I'd like this name to be a bit more descriptive. Even if it's something like tryToBypassNoOpShuffles or something.

4098

But we might end up with shuffles we'd like to remove if we always skip shuffles with undef, no?
Do you want to add a shuffle similar to your identity_mask tests which shows that we don't remove if there's an undef (assuming it's as easy as making one of the last shuffle mask's elements an undef. No need to go out of your way for a negative test)?

4193

Do we care about bitcasts? Should we add a TODO comment to add support for those later?

spatel added inline comments.Apr 12 2017, 12:34 PM
lib/Analysis/InstructionSimplify.cpp
4098

Yes, this is conservative as a first step, so it will miss some patterns. I wanted to make sure that I have my undef story straight before enhancing this (eg, D31980).
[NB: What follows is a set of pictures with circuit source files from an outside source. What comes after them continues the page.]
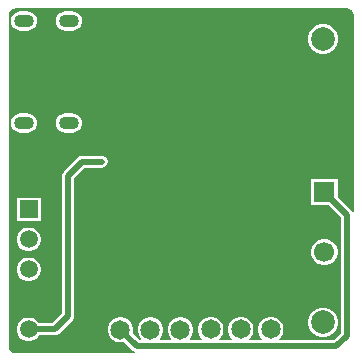
<source format=gbl>
G04*
G04 #@! TF.GenerationSoftware,Altium Limited,Altium Designer,21.6.1 (37)*
G04*
G04 Layer_Physical_Order=2*
G04 Layer_Color=1265191*
%FSLAX25Y25*%
%MOIN*%
G70*
G04*
G04 #@! TF.SameCoordinates,623A30CF-433B-4B46-B165-7DC5B4DDAD39*
G04*
G04*
G04 #@! TF.FilePolarity,Positive*
G04*
G01*
G75*
%ADD44C,0.01968*%
%ADD46R,0.06693X0.06693*%
%ADD47C,0.06693*%
%ADD48C,0.07874*%
%ADD49O,0.06693X0.04331*%
%ADD50C,0.05906*%
%ADD51R,0.05906X0.05906*%
%ADD52R,0.06496X0.06496*%
%ADD53C,0.06496*%
%ADD54C,0.01968*%
G36*
X115105Y116422D02*
X115894Y115894D01*
X116422Y115105D01*
X116594Y114239D01*
X116581Y114173D01*
Y48564D01*
X116081Y48515D01*
X116069Y48574D01*
X115631Y49231D01*
X111146Y53715D01*
Y59547D01*
X102453D01*
Y50854D01*
X108285D01*
X112177Y46962D01*
Y8138D01*
X109962Y5923D01*
X91979D01*
X91772Y6423D01*
X92251Y6903D01*
X92810Y7871D01*
X93100Y8952D01*
Y10070D01*
X92810Y11151D01*
X92251Y12119D01*
X91460Y12910D01*
X90491Y13469D01*
X89411Y13759D01*
X88292D01*
X87212Y13469D01*
X86243Y12910D01*
X85452Y12119D01*
X84893Y11151D01*
X84604Y10070D01*
Y8952D01*
X84893Y7871D01*
X85452Y6903D01*
X85932Y6423D01*
X85725Y5923D01*
X81979D01*
X81771Y6423D01*
X82251Y6903D01*
X82810Y7871D01*
X83100Y8952D01*
Y10070D01*
X82810Y11151D01*
X82251Y12119D01*
X81460Y12910D01*
X80491Y13469D01*
X79411Y13759D01*
X78292D01*
X77212Y13469D01*
X76243Y12910D01*
X75452Y12119D01*
X74893Y11151D01*
X74603Y10070D01*
Y8952D01*
X74893Y7871D01*
X75452Y6903D01*
X75932Y6423D01*
X75725Y5923D01*
X71979D01*
X71772Y6423D01*
X72251Y6903D01*
X72810Y7871D01*
X73100Y8952D01*
Y10070D01*
X72810Y11151D01*
X72251Y12119D01*
X71460Y12910D01*
X70491Y13469D01*
X69411Y13759D01*
X68292D01*
X67212Y13469D01*
X66243Y12910D01*
X65452Y12119D01*
X64893Y11151D01*
X64604Y10070D01*
Y8952D01*
X64893Y7871D01*
X65452Y6903D01*
X65932Y6423D01*
X65724Y5923D01*
X62023D01*
X61816Y6423D01*
X62199Y6807D01*
X62759Y7775D01*
X63048Y8856D01*
Y9974D01*
X62759Y11055D01*
X62199Y12024D01*
X61409Y12814D01*
X60440Y13374D01*
X59360Y13663D01*
X58241D01*
X57161Y13374D01*
X56192Y12814D01*
X55401Y12024D01*
X54842Y11055D01*
X54552Y9974D01*
Y8856D01*
X54842Y7775D01*
X55401Y6807D01*
X55785Y6423D01*
X55577Y5923D01*
X52023D01*
X51816Y6423D01*
X52200Y6807D01*
X52759Y7775D01*
X53048Y8856D01*
Y9974D01*
X52759Y11055D01*
X52200Y12024D01*
X51409Y12814D01*
X50440Y13374D01*
X49360Y13663D01*
X48241D01*
X47161Y13374D01*
X46192Y12814D01*
X45401Y12024D01*
X44842Y11055D01*
X44552Y9974D01*
Y8856D01*
X44842Y7775D01*
X45401Y6807D01*
X45752Y6456D01*
X45574Y6010D01*
X45116Y5961D01*
X42873Y8203D01*
X43048Y8856D01*
Y9974D01*
X42759Y11055D01*
X42200Y12024D01*
X41409Y12814D01*
X40440Y13374D01*
X39360Y13663D01*
X38241D01*
X37161Y13374D01*
X36192Y12814D01*
X35401Y12024D01*
X34842Y11055D01*
X34552Y9974D01*
Y8856D01*
X34842Y7775D01*
X35401Y6807D01*
X36192Y6016D01*
X37161Y5457D01*
X38241Y5167D01*
X39360D01*
X40012Y5342D01*
X42885Y2469D01*
X43541Y2031D01*
X43549Y2029D01*
X43499Y1529D01*
X3937D01*
X3871Y1516D01*
X3006Y1688D01*
X2216Y2216D01*
X1688Y3006D01*
X1516Y3871D01*
X1529Y3937D01*
Y114173D01*
X1516Y114239D01*
X1688Y115105D01*
X2216Y115894D01*
X3006Y116422D01*
X3871Y116594D01*
X3937Y116581D01*
X114173D01*
X114239Y116594D01*
X115105Y116422D01*
D02*
G37*
%LPC*%
G36*
X22742Y115508D02*
X20380D01*
X19553Y115400D01*
X18783Y115081D01*
X18122Y114573D01*
X17615Y113912D01*
X17296Y113142D01*
X17187Y112316D01*
X17296Y111489D01*
X17615Y110719D01*
X18122Y110058D01*
X18783Y109551D01*
X19553Y109232D01*
X20380Y109123D01*
X22742D01*
X23568Y109232D01*
X24338Y109551D01*
X24999Y110058D01*
X25507Y110719D01*
X25826Y111489D01*
X25934Y112316D01*
X25826Y113142D01*
X25507Y113912D01*
X24999Y114573D01*
X24338Y115081D01*
X23568Y115400D01*
X22742Y115508D01*
D02*
G37*
G36*
X7781D02*
X5419D01*
X4593Y115400D01*
X3823Y115081D01*
X3161Y114573D01*
X2654Y113912D01*
X2335Y113142D01*
X2226Y112316D01*
X2335Y111489D01*
X2654Y110719D01*
X3161Y110058D01*
X3823Y109551D01*
X4593Y109232D01*
X5419Y109123D01*
X7781D01*
X8607Y109232D01*
X9377Y109551D01*
X10039Y110058D01*
X10546Y110719D01*
X10865Y111489D01*
X10974Y112316D01*
X10865Y113142D01*
X10546Y113912D01*
X10039Y114573D01*
X9377Y115081D01*
X8607Y115400D01*
X7781Y115508D01*
D02*
G37*
G36*
X106949Y111236D02*
X105649D01*
X104394Y110900D01*
X103268Y110250D01*
X102349Y109331D01*
X101699Y108205D01*
X101362Y106949D01*
Y105649D01*
X101699Y104394D01*
X102349Y103268D01*
X103268Y102349D01*
X104394Y101699D01*
X105649Y101362D01*
X106949D01*
X108205Y101699D01*
X109331Y102349D01*
X110250Y103268D01*
X110900Y104394D01*
X111236Y105649D01*
Y106949D01*
X110900Y108205D01*
X110250Y109331D01*
X109331Y110250D01*
X108205Y110900D01*
X106949Y111236D01*
D02*
G37*
G36*
X22742Y81493D02*
X20380D01*
X19553Y81384D01*
X18783Y81065D01*
X18122Y80558D01*
X17615Y79896D01*
X17296Y79126D01*
X17187Y78300D01*
X17296Y77474D01*
X17615Y76704D01*
X18122Y76042D01*
X18783Y75535D01*
X19553Y75216D01*
X20380Y75107D01*
X22742D01*
X23568Y75216D01*
X24338Y75535D01*
X24999Y76042D01*
X25507Y76704D01*
X25826Y77474D01*
X25934Y78300D01*
X25826Y79126D01*
X25507Y79896D01*
X24999Y80558D01*
X24338Y81065D01*
X23568Y81384D01*
X22742Y81493D01*
D02*
G37*
G36*
X7781D02*
X5419D01*
X4593Y81384D01*
X3823Y81065D01*
X3161Y80558D01*
X2654Y79896D01*
X2335Y79126D01*
X2226Y78300D01*
X2335Y77474D01*
X2654Y76704D01*
X3161Y76042D01*
X3823Y75535D01*
X4593Y75216D01*
X5419Y75107D01*
X7781D01*
X8607Y75216D01*
X9377Y75535D01*
X10039Y76042D01*
X10546Y76704D01*
X10865Y77474D01*
X10974Y78300D01*
X10865Y79126D01*
X10546Y79896D01*
X10039Y80558D01*
X9377Y81065D01*
X8607Y81384D01*
X7781Y81493D01*
D02*
G37*
G36*
X12153Y53464D02*
X4247D01*
Y45558D01*
X12153D01*
Y53464D01*
D02*
G37*
G36*
X8720Y43464D02*
X7680D01*
X6674Y43194D01*
X5773Y42674D01*
X5037Y41938D01*
X4517Y41036D01*
X4247Y40031D01*
Y38990D01*
X4517Y37985D01*
X5037Y37084D01*
X5773Y36348D01*
X6674Y35827D01*
X7680Y35558D01*
X8720D01*
X9726Y35827D01*
X10627Y36348D01*
X11363Y37084D01*
X11883Y37985D01*
X12153Y38990D01*
Y40031D01*
X11883Y41036D01*
X11363Y41938D01*
X10627Y42674D01*
X9726Y43194D01*
X8720Y43464D01*
D02*
G37*
G36*
X107372Y39546D02*
X106228D01*
X105122Y39250D01*
X104131Y38678D01*
X103322Y37869D01*
X102750Y36878D01*
X102453Y35772D01*
Y34628D01*
X102750Y33522D01*
X103322Y32531D01*
X104131Y31722D01*
X105122Y31150D01*
X106228Y30854D01*
X107372D01*
X108478Y31150D01*
X109469Y31722D01*
X110278Y32531D01*
X110850Y33522D01*
X111146Y34628D01*
Y35772D01*
X110850Y36878D01*
X110278Y37869D01*
X109469Y38678D01*
X108478Y39250D01*
X107372Y39546D01*
D02*
G37*
G36*
X8720Y33464D02*
X7680D01*
X6674Y33194D01*
X5773Y32674D01*
X5037Y31938D01*
X4517Y31036D01*
X4247Y30031D01*
Y28990D01*
X4517Y27985D01*
X5037Y27084D01*
X5773Y26348D01*
X6674Y25828D01*
X7680Y25558D01*
X8720D01*
X9726Y25828D01*
X10627Y26348D01*
X11363Y27084D01*
X11883Y27985D01*
X12153Y28990D01*
Y30031D01*
X11883Y31036D01*
X11363Y31938D01*
X10627Y32674D01*
X9726Y33194D01*
X8720Y33464D01*
D02*
G37*
G36*
X32500Y67455D02*
X26131D01*
X25357Y67301D01*
X24701Y66862D01*
X19969Y62131D01*
X19531Y61474D01*
X19377Y60700D01*
Y14938D01*
X15973Y11534D01*
X11596D01*
X11363Y11938D01*
X10627Y12674D01*
X9726Y13194D01*
X8720Y13464D01*
X7680D01*
X6674Y13194D01*
X5773Y12674D01*
X5037Y11938D01*
X4517Y11037D01*
X4247Y10031D01*
Y8990D01*
X4517Y7985D01*
X5037Y7084D01*
X5773Y6348D01*
X6674Y5827D01*
X7680Y5558D01*
X8720D01*
X9726Y5827D01*
X10627Y6348D01*
X11363Y7084D01*
X11596Y7488D01*
X16811D01*
X17585Y7642D01*
X18241Y8080D01*
X22831Y12669D01*
X23269Y13326D01*
X23423Y14100D01*
Y59862D01*
X26970Y63408D01*
X32500D01*
X32695Y63447D01*
X32895D01*
X33079Y63524D01*
X33274Y63562D01*
X33440Y63673D01*
X33624Y63749D01*
X33765Y63890D01*
X33931Y64001D01*
X34041Y64167D01*
X34182Y64307D01*
X34258Y64492D01*
X34369Y64657D01*
X34408Y64853D01*
X34484Y65037D01*
Y65236D01*
X34523Y65431D01*
X34484Y65627D01*
Y65826D01*
X34408Y66010D01*
X34369Y66206D01*
X34258Y66371D01*
X34182Y66556D01*
X34041Y66696D01*
X33931Y66862D01*
X33765Y66973D01*
X33624Y67114D01*
X33440Y67190D01*
X33274Y67301D01*
X33079Y67339D01*
X32895Y67416D01*
X32695D01*
X32500Y67455D01*
D02*
G37*
G36*
X106949Y16748D02*
X105649D01*
X104394Y16412D01*
X103268Y15762D01*
X102349Y14842D01*
X101699Y13717D01*
X101362Y12461D01*
Y11161D01*
X101699Y9905D01*
X102349Y8780D01*
X103268Y7860D01*
X104394Y7210D01*
X105649Y6874D01*
X106949D01*
X108205Y7210D01*
X109331Y7860D01*
X110250Y8780D01*
X110900Y9905D01*
X111236Y11161D01*
Y12461D01*
X110900Y13717D01*
X110250Y14842D01*
X109331Y15762D01*
X108205Y16412D01*
X106949Y16748D01*
D02*
G37*
%LPD*%
D44*
X106800Y55200D02*
X114200Y47800D01*
X110800Y3900D02*
X114200Y7300D01*
Y47800D01*
X26131Y65431D02*
X32500D01*
X21400Y60700D02*
X26131Y65431D01*
X21400Y14100D02*
Y60700D01*
X16811Y9511D02*
X21400Y14100D01*
X8200Y9511D02*
X16811D01*
X44315Y3900D02*
X110800D01*
X38800Y9415D02*
X44315Y3900D01*
D46*
X106800Y55200D02*
D03*
D47*
Y45200D02*
D03*
Y35200D02*
D03*
D48*
X106299Y106299D02*
D03*
Y11811D02*
D03*
D49*
X21561Y78300D02*
D03*
Y112316D02*
D03*
X6600D02*
D03*
Y78300D02*
D03*
D50*
X8200Y9511D02*
D03*
Y19511D02*
D03*
Y29511D02*
D03*
Y39511D02*
D03*
D51*
Y49511D02*
D03*
D52*
X28800Y9425D02*
D03*
D53*
X68852Y9511D02*
D03*
X78851D02*
D03*
X88851D02*
D03*
X58800Y9415D02*
D03*
X48800D02*
D03*
X38800D02*
D03*
D54*
X85400Y30500D02*
D03*
X68200Y44000D02*
D03*
X63100D02*
D03*
X33000Y25500D02*
D03*
X50500Y60200D02*
D03*
X38200Y59200D02*
D03*
X33000D02*
D03*
X12000Y72000D02*
D03*
X6800D02*
D03*
X7300Y98400D02*
D03*
Y93200D02*
D03*
Y88000D02*
D03*
X48500Y94300D02*
D03*
Y89000D02*
D03*
X100000Y81100D02*
D03*
Y76800D02*
D03*
X78500Y74400D02*
D03*
Y78600D02*
D03*
Y82800D02*
D03*
X32500Y65431D02*
D03*
M02*

</source>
Also, what is the expected behavior in this case?

define <4 x float> @elts_test_vpermilvar_ps(<4 x float> %a0, i32 %a1) {
; CHECK-LABEL: @elts_test_vpermilvar_ps(
; CHECK-NEXT:    ret <4 x float> %a0
;
%1 = insertelement <4 x i32> <i32 0, i32 1, i32 2, i32 3>, i32 %a1, i32 3
%2 = tail call <4 x float> @llvm.x86.avx.vpermilvar.ps(<4 x float> %a0, <4 x i32> %1)
%3 = shufflevector <4 x float> %2, <4 x float> undef, <4 x i32> <i32 0, i32 1, i32 2, i32 undef>
ret <4 x float> %3
}

If we simplify the shuffle to %2, we can no longer eliminate the x86 vperm?

spatel updated this revision to Diff 95020.Apr 12 2017, 1:02 PM
spatel marked 3 inline comments as done.

Patch updated:

  1. Make name more descriptive: "foldIdentityShuffles".
  2. Add comment about the per-element limit for recursion.
  3. Add TODO about bitcasts.
  4. Add test case with an undef mask element - not sure what's best in this case. See earlier example.
zvi edited edge metadata.Apr 19 2017, 3:55 AM

This patch LGTM for starters. The conservative handling of undef mask elements can be improved over time.

andreadb accepted this revision.Apr 19 2017, 6:30 AM

I only have one request. Otherwise it LGTM too.

lib/Analysis/InstructionSimplify.cpp
4188–4191

You can skip this loop if you know in advance that at least one index in Mask is undef.
Otherwise, you would end up with needless recursive calls to foldIdentityShuffles().

This revision is now accepted and ready to land.Apr 19 2017, 6:30 AM
filcab accepted this revision.Apr 19 2017, 6:52 AM

Changes LGTM. Thanks!
(Sorry for not replying earlier)

lib/Analysis/InstructionSimplify.cpp
4098

Being in IR, I'd guess one way is to add target hooks like we have on SDAG to ask the target "is this a shuffle-like operation? If so, what's the mask?".

It will not be fun, though :(

Dealing with undef has a few edge cases, so being conservative here and getting that sorted out in a different patch sounds good.

spatel added inline comments.Apr 19 2017, 9:22 AM
lib/Analysis/InstructionSimplify.cpp
4188–4191

Sure - I'll add this check before committing.

Thanks, all!

This revision was automatically updated to reflect the committed changes.